**Your task:**
How many lines below hold "Installations"? Answer with only the number.

◆ ◆ ◆ ◆ ◆ ◆ ◆

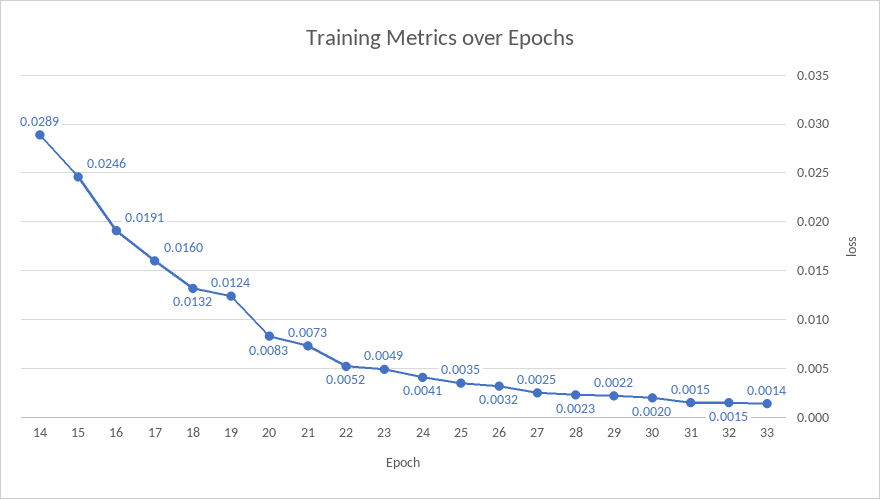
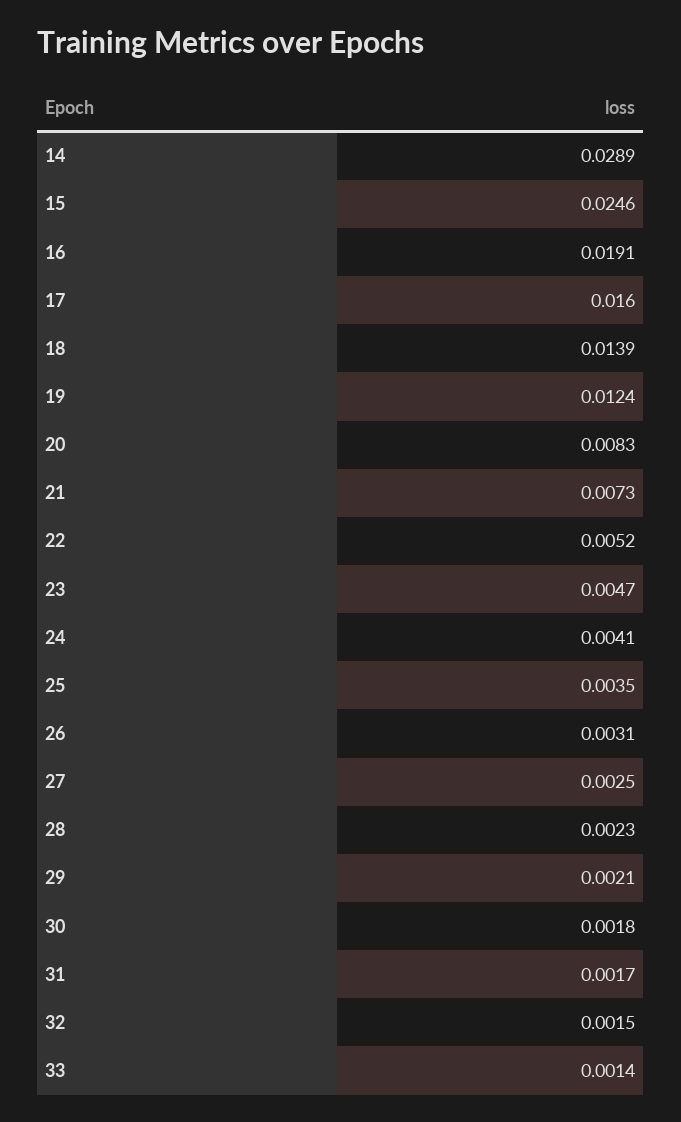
  {
    "14": 0.0289,
    "15": 0.0246,
    "16": 0.0191,
    "17": 0.016,
-   "18": 0.0132,
+   "18": 0.0139,
    "19": 0.0124,
    "20": 0.0083,
    "21": 0.0073,
    "22": 0.0052,
-   "23": 0.0049,
+   "23": 0.0047,
    "24": 0.0041,
    "25": 0.0035,
-   "26": 0.0032,
+   "26": 0.0031,
    "27": 0.0025,
    "28": 0.0023,
-   "29": 0.0022,
+   "29": 0.0021,
-   "30": 0.002,
+   "30": 0.0018,
-   "31": 0.0015,
+   "31": 0.0017,
    "32": 0.0015,
    "33": 0.0014
  }

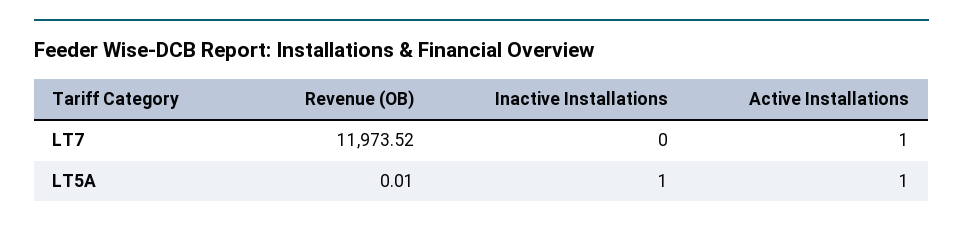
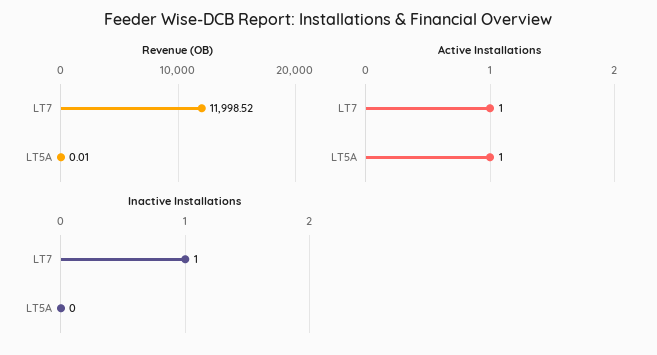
  {
    "Revenue (OB)": {
-     "LT7": 11973.52,
+     "LT7": 11998.52,
      "LT5A": 0.01
    },
    "Inactive Installations": {
-     "LT7": 0,
+     "LT7": 1,
-     "LT5A": 1
+     "LT5A": 0
    },
    "Active Installations": {
      "LT7": 1,
      "LT5A": 1
    }
  }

◆ ◆ ◆ ◆ ◆ ◆ ◆

**Your solution:**
2